A look at the checkbook of an average Catholic family in 1980 with two children in a parish elementary school and one student in a secondary program reveals the increasing burden tuition charges place on household resources. In 1980 the average Catholic household made $21,265. Tuition charges for parish elementary schools that year averaged $490, while Catholic high schools normally charged $980. Our average family needed to spend $1,470, or 6.9 percent of their income, to send three children to Catholic schools for one year.
Now move the clock ahead 13 years and look again at the checkbook of a three-child family. Income doubled to an average of $41,429 in 1993. Tuition for two students in a parish elementary school now costs $1,591. Secondary school tuition averaged $3,220. That means the average 1993 family had to allocate $4,811, or 11.6 percent of their income, to send three children to Catholic schools. The fiscal burden -- defined as the proportion of income spent on Catholic schools -- increased by 60 percent over a 13-year period.

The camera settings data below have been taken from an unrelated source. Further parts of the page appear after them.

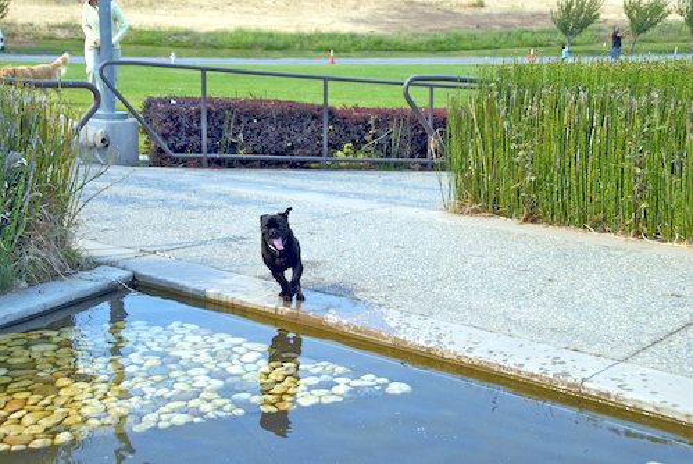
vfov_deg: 26.6
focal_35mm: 51
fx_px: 983
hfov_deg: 38.8
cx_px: 346
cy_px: 232
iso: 100
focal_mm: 34
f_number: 5.6
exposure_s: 1/250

Since the price of Catholic secondary education increased by over 200 percent between 1980 and 1993, enrollment in these programs, based simply on the law of supply and demand, should have plummeted. While enrollment did drop, the percentage decrease did not parallel price increases. In recent years, Catholic secondary enrollment has been stabilized, in part, because the secondary school population in the United States has increased by 1.44 million. If Catholics constitute 21 percent of this group, as most estimates suggest, then the Catholic secondary population grew by 302,610.
Population growth is not the only reason, however, why Catholic high schools haven't lost enrollment as their prices have climbed. Their customer base has also shifted. Based on data from the National Center for Education Statistics, it is clear that Catholic schools have become significantly and dramatically more selective and less diverse in terms of socioeconomic status. The percentage of lowest quartile students has been cut in half, while the number of highest quartile students has doubled. Our schools, in other words, are serving a progressively more elite student population. The poor and working class are being squeezed out by rising cost.
That Catholic secondary schools attract students who can afford higher tuition should come as no surprise. Principals need to pay salaries and other bills, and tuition provides the only significant source of income. The present economic model functions about as well as can be expected. It follows that we can only modify the drift toward affluent households if we find new sources of revenue. Two strategies come to mind: Catholic educators must seriously pursue state and federal dollars, and principals and parents' boards must look seriously at raising income from the Catholic community itself.